■ **EXTRAIT DU DOCUMENT**
Le Corps foucaldien – Margot Prod’hom

L’idée est née de la lecture de la conférence radiophonique que Michel Foucault a prononcée le 7 décembre 1966 sur France-Culture : Le Corps utopique[1]. Ce texte m’a profondément touché et j’ai voulu le partager. L’idée, en fait, est de donner l’occasion aux gens d’entendre la beauté de ce texte et la poésie que Foucault y déploie. Mais le texte, dans le projet, c’est Foucault qui le dit. D’abord, parce qu’au-delà d’être un grand écrivain, Foucault est aussi un orateur hors pair. Ensuite, parce que ce texte a initialement été prononcé par Foucault, avant d’être scellé en recueil. Il n’a d’ailleurs jamais été question de séparer le texte de son énonciateur. Sur ces bases, l’ambition initiale était de mettre en valeurs ce texte au travers d’une performance théâtrale dépourvue de dialogues, uniquement basée sur la corporéité. Mettre sur scène des corps qui interprètent les différents tableaux que peint Foucault sur le corps. Dans un deuxième temps, je suis revenue sur mon idée de mise-en-scène pour plutôt préférer un reportage photos accompagnant les propos de l’énonciateur. Dans le but d’être plus raisonnablement ambitieuse, j’ai développé l’idée de projeter des images de corps et de les superposer au texte audio : une projection de photos reproduisant également les diverses facettes du corps que Foucault identifie sous forme de différents planches thématiques. En effet, ce dernier distingue plusieurs chapitres sur le corps : entre autres il y a le corps proustien, le corps comme quotidien, le corps lieu de différentes catégories d’utopies, l’âme comme utopie du corps, l’effacement du corps au travers des utopies, la proprioception du corps, le corps visible mais surtout invisible, le corps comme lieu de naissance des utopies en tant que l’humain est le premier acteur des utopies, corps spirituel, corps artistique, corps comme chair, corps comme point zéro de l’Univers, corps comme concept récent, et le corps dans l’amour. Voilà déjà un exemple quatorze séquences recouvrant les passages principaux. Néanmoins, il manque certaines précisions et probablement que certains chapitres vont être, par la suite, regroupés. Ceci dépend également des exigences à remplir ou de ce qui arrange.

■ **LISTE**
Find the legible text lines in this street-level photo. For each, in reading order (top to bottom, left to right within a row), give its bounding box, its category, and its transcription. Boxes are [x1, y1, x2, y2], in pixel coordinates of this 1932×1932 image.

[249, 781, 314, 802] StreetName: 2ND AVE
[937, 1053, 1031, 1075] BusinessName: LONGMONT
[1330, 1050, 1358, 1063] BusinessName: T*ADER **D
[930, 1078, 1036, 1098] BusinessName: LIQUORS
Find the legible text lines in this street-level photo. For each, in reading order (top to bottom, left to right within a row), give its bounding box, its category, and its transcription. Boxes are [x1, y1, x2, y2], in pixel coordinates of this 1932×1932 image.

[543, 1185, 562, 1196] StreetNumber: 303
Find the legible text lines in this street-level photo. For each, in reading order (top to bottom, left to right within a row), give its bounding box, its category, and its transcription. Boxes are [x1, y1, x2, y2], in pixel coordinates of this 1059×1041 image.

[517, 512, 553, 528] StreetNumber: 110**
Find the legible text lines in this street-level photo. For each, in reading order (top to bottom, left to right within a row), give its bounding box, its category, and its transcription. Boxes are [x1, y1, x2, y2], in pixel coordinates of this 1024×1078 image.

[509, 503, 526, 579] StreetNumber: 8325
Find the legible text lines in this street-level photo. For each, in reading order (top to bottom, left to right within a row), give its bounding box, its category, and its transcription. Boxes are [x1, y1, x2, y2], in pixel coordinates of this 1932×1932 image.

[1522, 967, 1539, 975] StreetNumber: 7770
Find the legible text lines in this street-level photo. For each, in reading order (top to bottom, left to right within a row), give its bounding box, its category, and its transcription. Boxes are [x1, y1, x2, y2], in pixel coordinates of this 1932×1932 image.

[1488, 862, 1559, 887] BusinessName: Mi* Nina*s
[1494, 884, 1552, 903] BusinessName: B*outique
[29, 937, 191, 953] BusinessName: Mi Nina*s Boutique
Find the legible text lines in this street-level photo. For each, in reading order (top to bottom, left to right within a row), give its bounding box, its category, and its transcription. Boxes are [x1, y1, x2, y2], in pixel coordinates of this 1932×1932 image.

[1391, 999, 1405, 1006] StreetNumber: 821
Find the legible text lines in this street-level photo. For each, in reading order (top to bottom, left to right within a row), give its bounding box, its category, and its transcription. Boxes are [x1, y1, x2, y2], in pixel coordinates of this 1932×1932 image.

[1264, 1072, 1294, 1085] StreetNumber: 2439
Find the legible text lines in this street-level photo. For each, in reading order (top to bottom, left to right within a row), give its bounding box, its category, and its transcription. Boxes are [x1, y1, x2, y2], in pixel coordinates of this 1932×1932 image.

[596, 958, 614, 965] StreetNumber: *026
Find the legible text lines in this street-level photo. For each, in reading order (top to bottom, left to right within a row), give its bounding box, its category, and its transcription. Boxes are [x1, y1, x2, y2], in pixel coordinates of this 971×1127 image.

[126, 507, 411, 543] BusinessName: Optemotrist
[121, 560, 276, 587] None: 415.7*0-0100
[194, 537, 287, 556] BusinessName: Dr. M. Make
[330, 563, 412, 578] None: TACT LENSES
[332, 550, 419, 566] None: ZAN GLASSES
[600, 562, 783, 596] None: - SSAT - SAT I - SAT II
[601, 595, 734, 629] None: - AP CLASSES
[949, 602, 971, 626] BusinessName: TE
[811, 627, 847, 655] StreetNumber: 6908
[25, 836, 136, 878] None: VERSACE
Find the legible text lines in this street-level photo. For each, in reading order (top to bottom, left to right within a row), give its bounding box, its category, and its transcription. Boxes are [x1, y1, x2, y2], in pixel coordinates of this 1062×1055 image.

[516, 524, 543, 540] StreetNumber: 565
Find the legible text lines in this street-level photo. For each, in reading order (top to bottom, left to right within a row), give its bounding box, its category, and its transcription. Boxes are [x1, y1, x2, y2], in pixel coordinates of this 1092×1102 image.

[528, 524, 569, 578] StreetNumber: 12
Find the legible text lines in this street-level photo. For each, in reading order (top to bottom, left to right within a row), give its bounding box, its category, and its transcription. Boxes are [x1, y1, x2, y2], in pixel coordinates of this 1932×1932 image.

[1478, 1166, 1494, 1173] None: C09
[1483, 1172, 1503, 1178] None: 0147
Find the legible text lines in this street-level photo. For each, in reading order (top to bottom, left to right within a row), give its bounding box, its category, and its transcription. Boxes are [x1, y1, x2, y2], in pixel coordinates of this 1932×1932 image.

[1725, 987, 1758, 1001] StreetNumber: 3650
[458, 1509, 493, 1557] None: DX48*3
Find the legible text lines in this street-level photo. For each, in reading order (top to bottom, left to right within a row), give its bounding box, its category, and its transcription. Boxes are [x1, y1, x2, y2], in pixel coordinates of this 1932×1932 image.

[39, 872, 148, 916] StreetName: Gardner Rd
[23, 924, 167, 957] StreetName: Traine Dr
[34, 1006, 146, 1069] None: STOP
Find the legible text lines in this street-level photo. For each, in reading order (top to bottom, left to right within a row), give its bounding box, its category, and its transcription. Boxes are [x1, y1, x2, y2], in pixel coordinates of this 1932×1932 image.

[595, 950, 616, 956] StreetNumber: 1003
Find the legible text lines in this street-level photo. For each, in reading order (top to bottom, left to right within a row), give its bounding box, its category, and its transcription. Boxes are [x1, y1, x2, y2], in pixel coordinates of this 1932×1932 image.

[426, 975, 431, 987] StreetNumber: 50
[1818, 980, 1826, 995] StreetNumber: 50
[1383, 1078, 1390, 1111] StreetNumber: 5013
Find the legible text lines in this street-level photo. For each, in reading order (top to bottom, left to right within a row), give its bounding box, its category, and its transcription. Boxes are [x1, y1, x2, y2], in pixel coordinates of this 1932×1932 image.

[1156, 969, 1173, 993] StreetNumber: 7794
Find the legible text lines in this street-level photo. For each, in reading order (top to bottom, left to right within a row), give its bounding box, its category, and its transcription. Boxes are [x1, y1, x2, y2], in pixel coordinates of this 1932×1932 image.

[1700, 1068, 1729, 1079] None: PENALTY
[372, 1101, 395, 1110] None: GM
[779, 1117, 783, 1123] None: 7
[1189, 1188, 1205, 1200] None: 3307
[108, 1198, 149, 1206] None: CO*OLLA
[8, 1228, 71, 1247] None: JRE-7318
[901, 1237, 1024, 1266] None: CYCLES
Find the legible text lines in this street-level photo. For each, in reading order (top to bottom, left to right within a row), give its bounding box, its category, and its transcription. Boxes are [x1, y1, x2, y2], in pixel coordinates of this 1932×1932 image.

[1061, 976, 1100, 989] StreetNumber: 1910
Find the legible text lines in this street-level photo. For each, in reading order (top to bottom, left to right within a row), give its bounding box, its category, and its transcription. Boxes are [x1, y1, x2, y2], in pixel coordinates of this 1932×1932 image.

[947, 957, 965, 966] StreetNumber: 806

■ **CONSIGNE**
Poursuivez, s'il vous plaît, le texte sur le corps foucaldien après sa dernière phrase. La liste n'a aucun lien avec le texte sur le corps foucaldien.

■ **RÉSULTAT**
On retrouve à un autre niveau, deux aspects du corps clairement distincts quant aux thèmes de Colère et Désir : d’un côté un corps chair, qui vit, expérimente son propre corps à travers, l’autre à travers l’acte de « faire l’amour »[2], d’un autre, le corps comme « ici irréparablement, jamais ailleurs »[3], « corps incompréhensible, corps pénétrable et opaque, corps ouvert et fermé : corps utopique. »[4] ; une utopie mais, à la fois, une anti-utopie. L’idée serait donc aussi de faire apparaître dans les différents niveaux du corps les deux revers que sont la colère contre le corps et le désir pour et par le corps.

La conférence (initialement radiophonique) dure un peu moins de vingt minutes (19’35). Il y a bien sûr la possibilité de modifier cette durée : faire des pauses dans la conférence pour prolonger, voire même couper certaines parties s’il faut réduire (même si je trouverais dommage de couper le « texte »). Quant à moi, je ne prévoyais pas de couper le texte, sauf si cela est préférable en termes de compréhension. Il est vrai que le rythme original est relativement soutenu. En vingt minutes, j’imagine m’arranger pour projeter un quinzaine de tableaux maximum composés de plusieurs photos, des fois plus, des fois moins. Le tableau ainsi composé est projeté pendant environ une minute, le temps que l’œil puisse parcourir l’ensemble. Chaque composition visuelle projetée porte sur une des séquences thématiques de la conférence diffusée présentées plus haut. L’objectif est, au sens propre, d’imager les propos, de déployer les différents niveaux que distingue Foucault, de les rendre palpables, sensibles visuellement parlant. Je pense aussi certainement entrecouper la projection avec des petites séquences filmées entre les différents tableaux.

 


[1] Foucault Michel, Le Corps utopique, Les Hétérotopies, Nouvelles Editions Lignes, 2009.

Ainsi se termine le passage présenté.